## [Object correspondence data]
━━━━━━

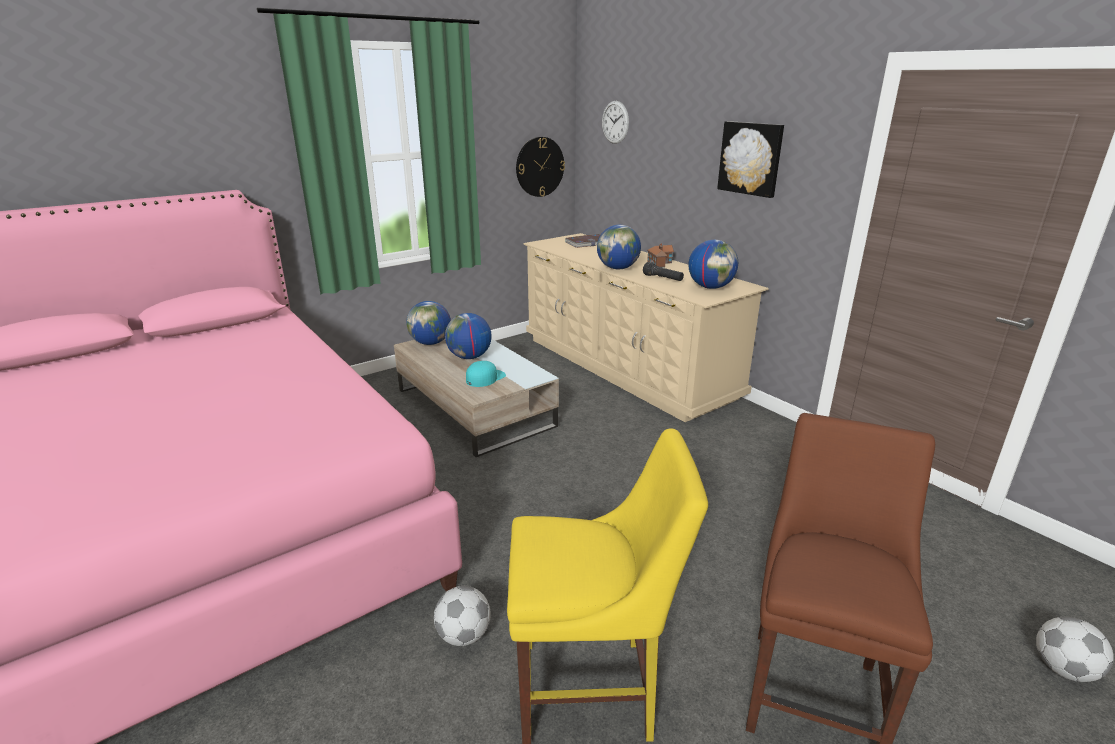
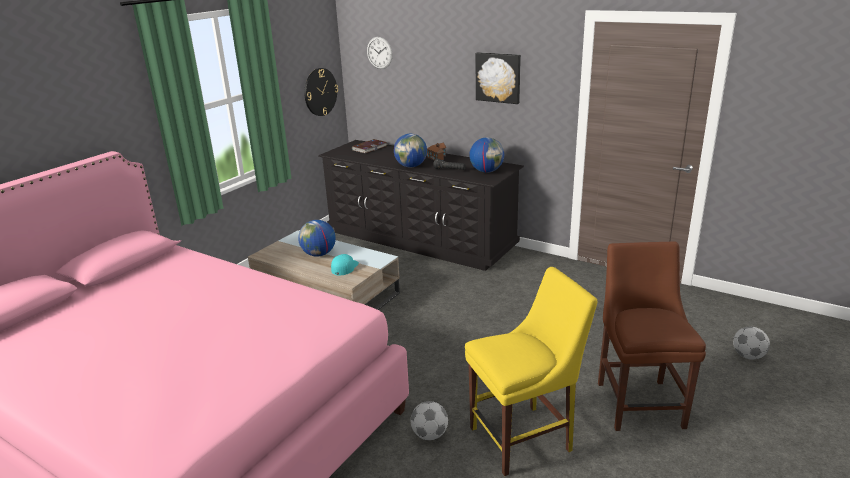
camera: 20 degrees left, 0 degrees up
(431, 343) = (278, 249): globe -> none
(625, 367) = (419, 239): beige dresser -> black dresser

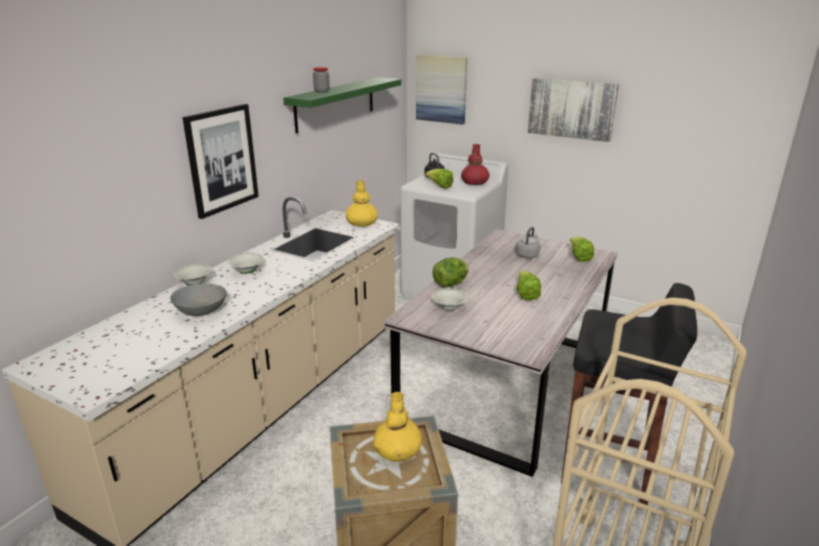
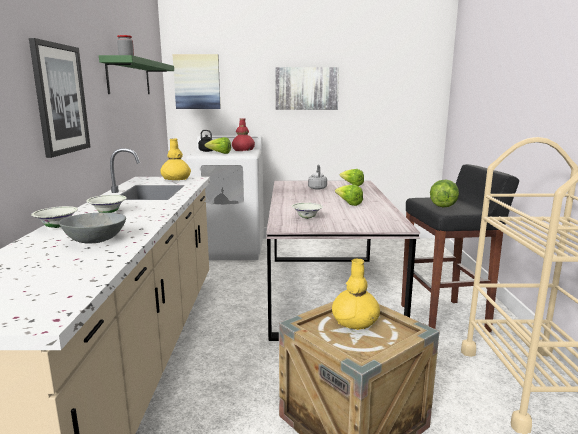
camera: 30 degrees left, 10 degrees down
(450, 284) = (286, 207): lettuce -> lettuce (443, 206)

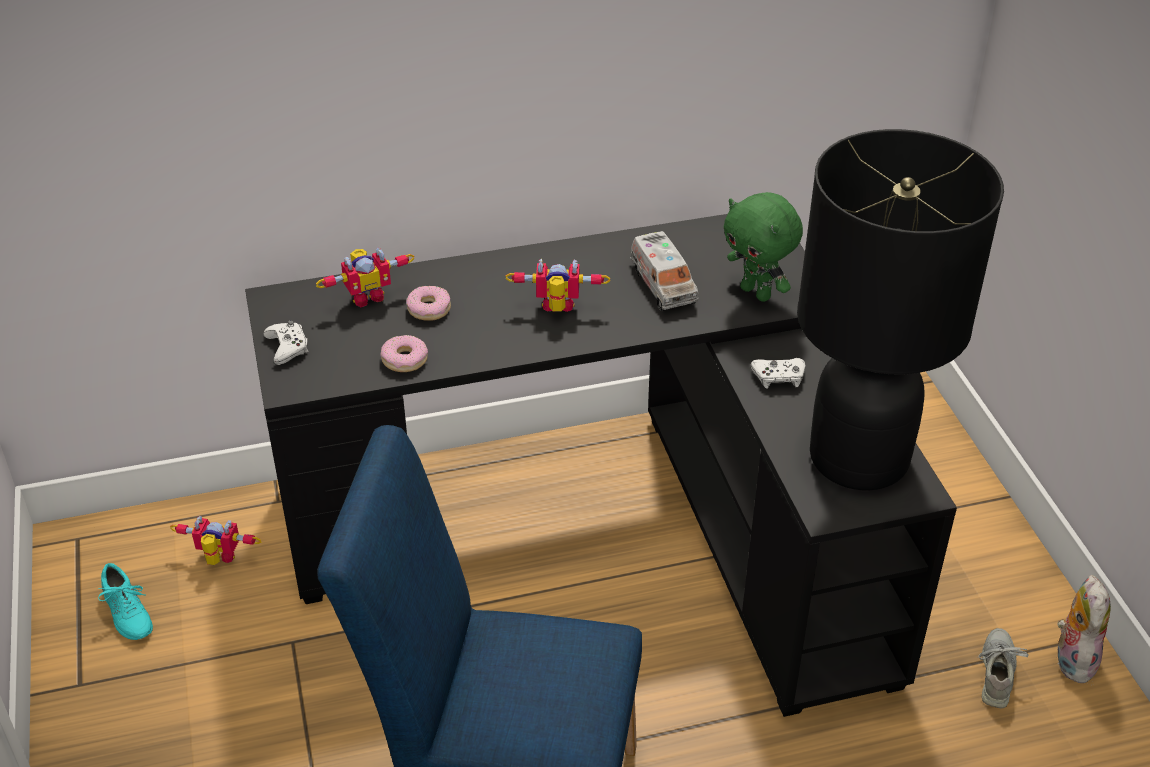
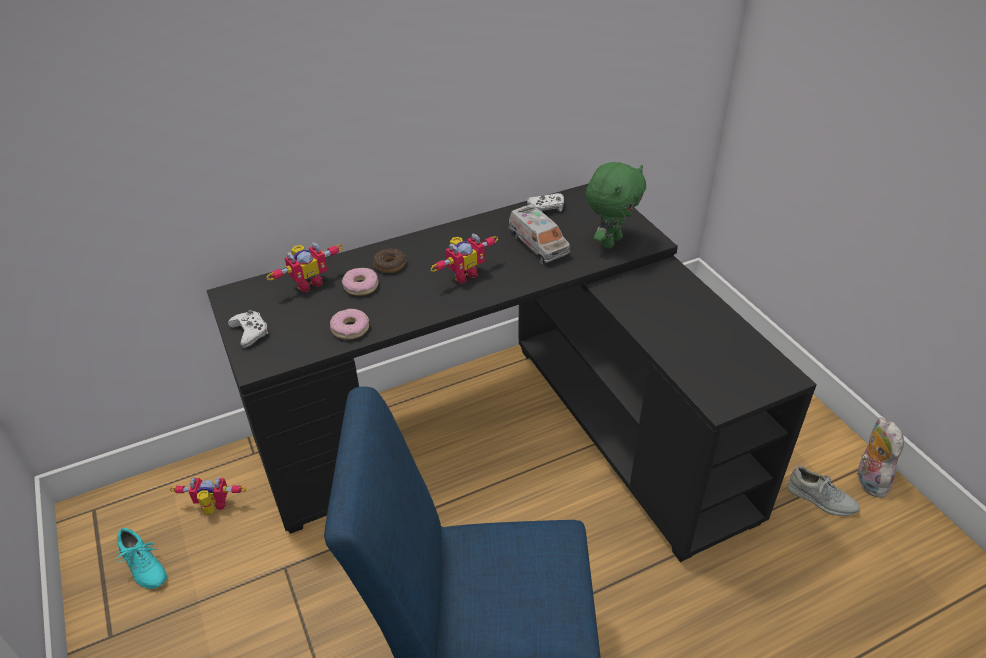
camera: 10 degrees left, 0 degrees up
(470, 286) = (390, 265): none -> donut
(557, 310) = (463, 274): toy robot -> toy robot turned 150 degrees clockwise
(757, 293) = (610, 241): green plush toy -> green plush toy turned 90 degrees counterclockwise
(778, 377) = (645, 302): white game controller -> white game controller (547, 207)
(859, 457) = (728, 355): black table lamp -> none
(997, 672) = (821, 499): grey shoe -> grey shoe turned 120 degrees clockwise

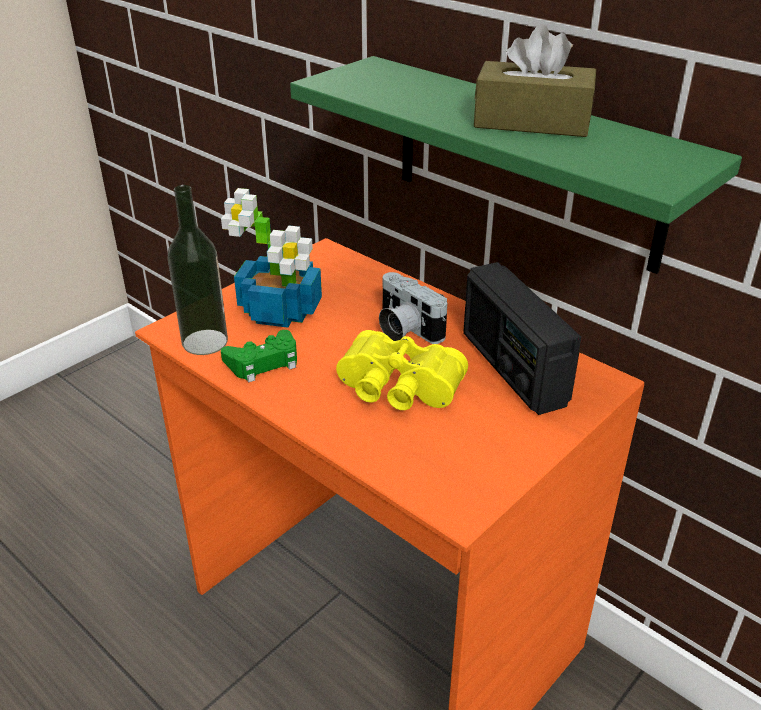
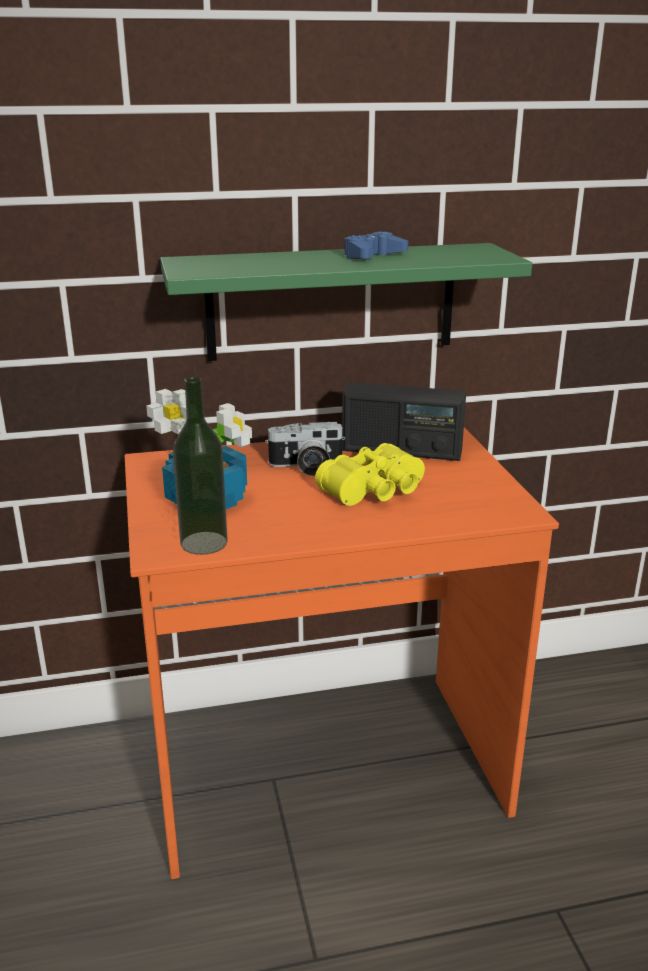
camera: 55 degrees left, 10 degrees down
(263, 362) = (272, 527): green game controller -> none
(532, 122) = (373, 256): brown tissue box -> blue game controller

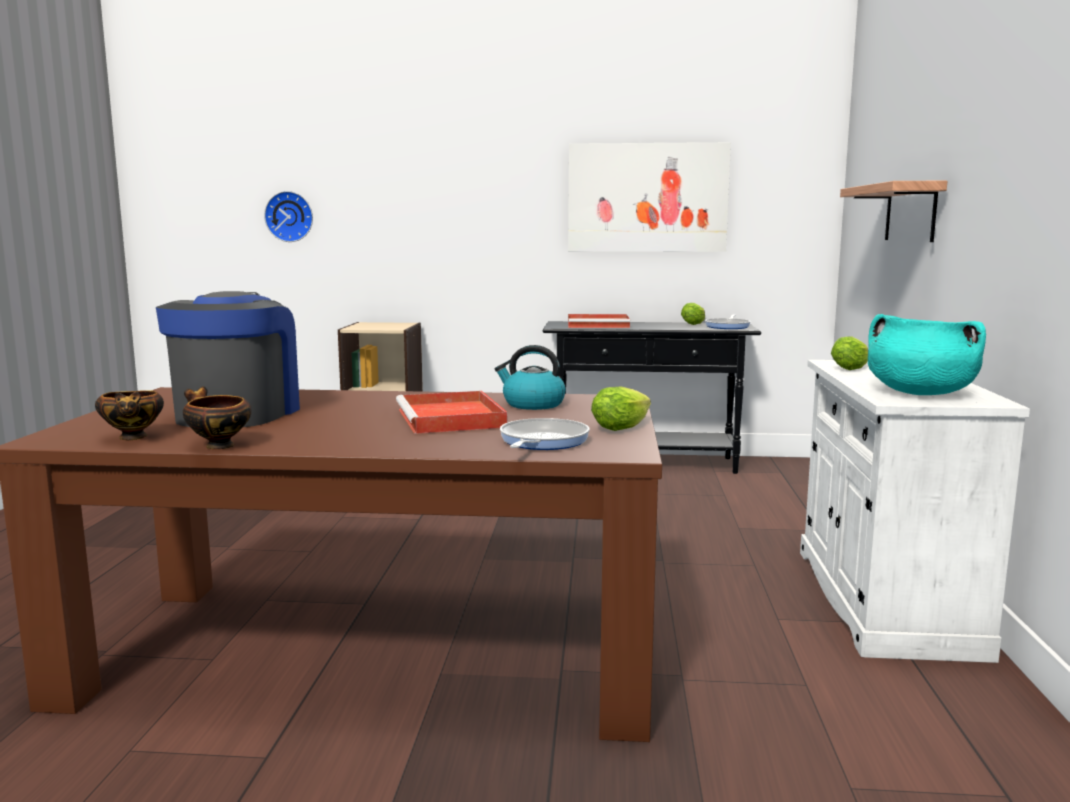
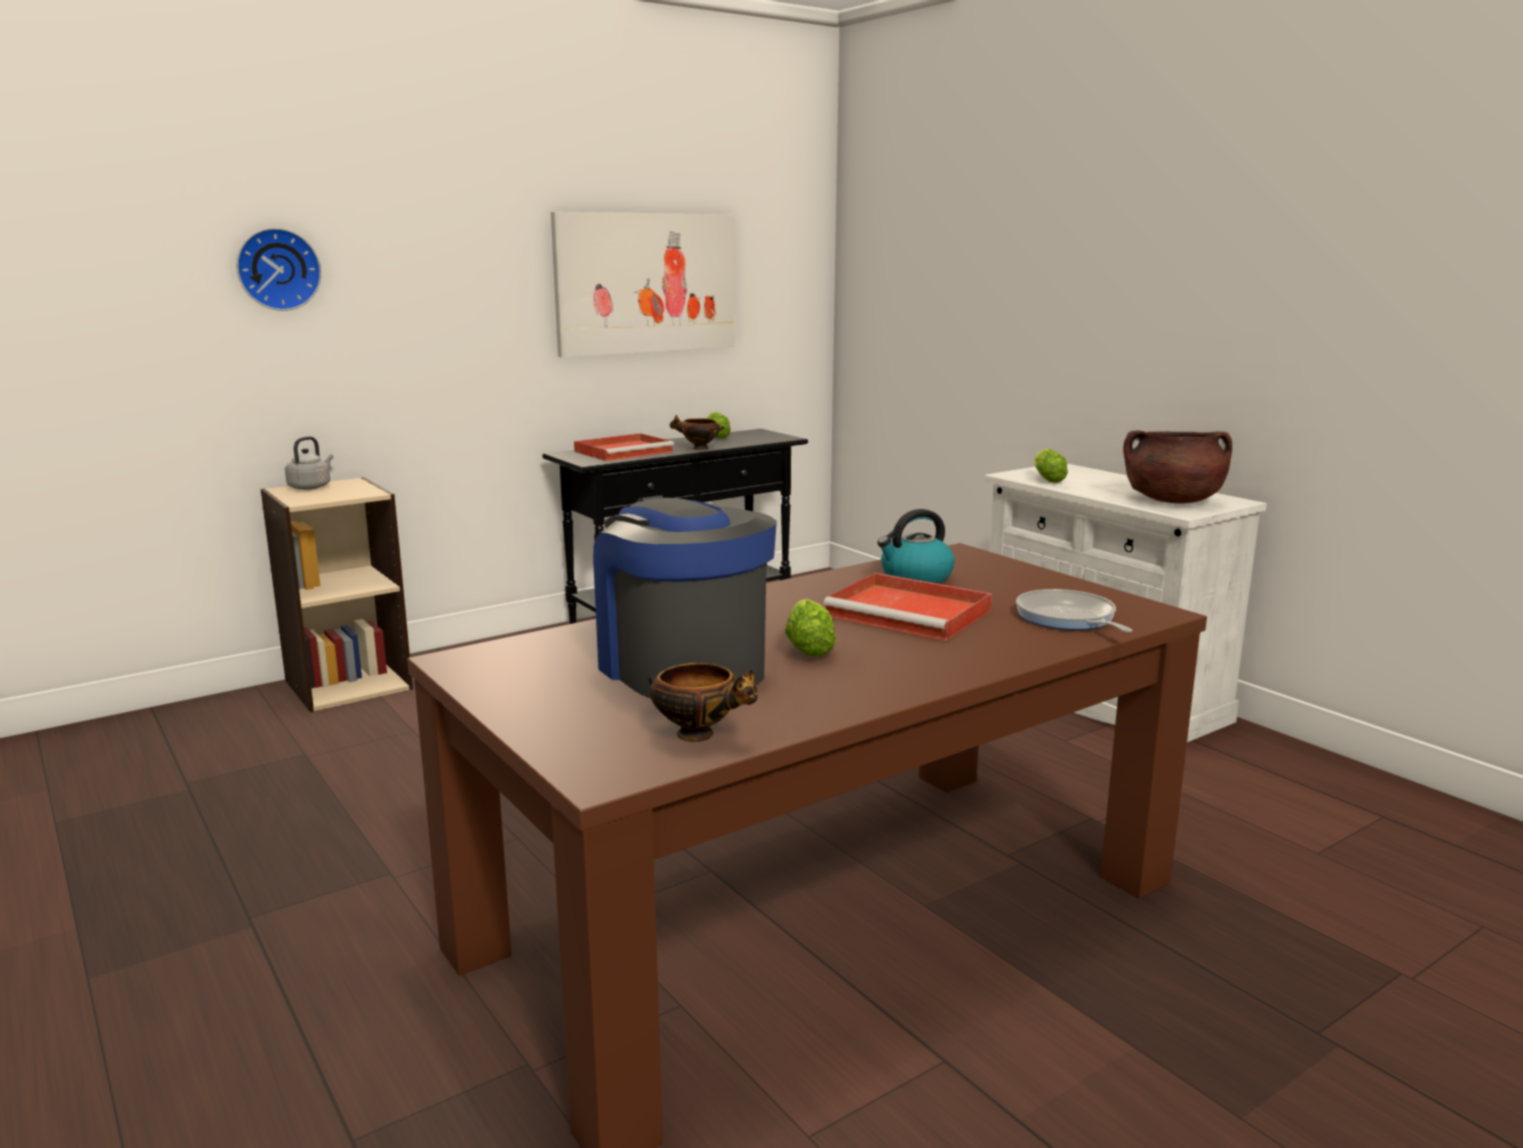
camera: 40 degrees left, 5 degrees up
(217, 446) = (830, 713): bowl -> bowl (698, 448)
(290, 216) = (119, 327): wall clock -> wall clock (278, 269)
(380, 323) = (311, 487): none -> grey kettle
(624, 426) = (1064, 584): lettuce -> lettuce (810, 646)
(728, 326) = (761, 436): frying pan -> none
(910, 213) = (1003, 310): shelf -> none
(919, 393) = (1172, 501): turquoise cooking pot -> brown cooking pot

━━━━━━

## [Aim of the task]
Within the data above, filter for lines containing the word "brown" and copy each one.

## [Response area]
(532, 122) = (373, 256): brown tissue box -> blue game controller
(919, 393) = (1172, 501): turquoise cooking pot -> brown cooking pot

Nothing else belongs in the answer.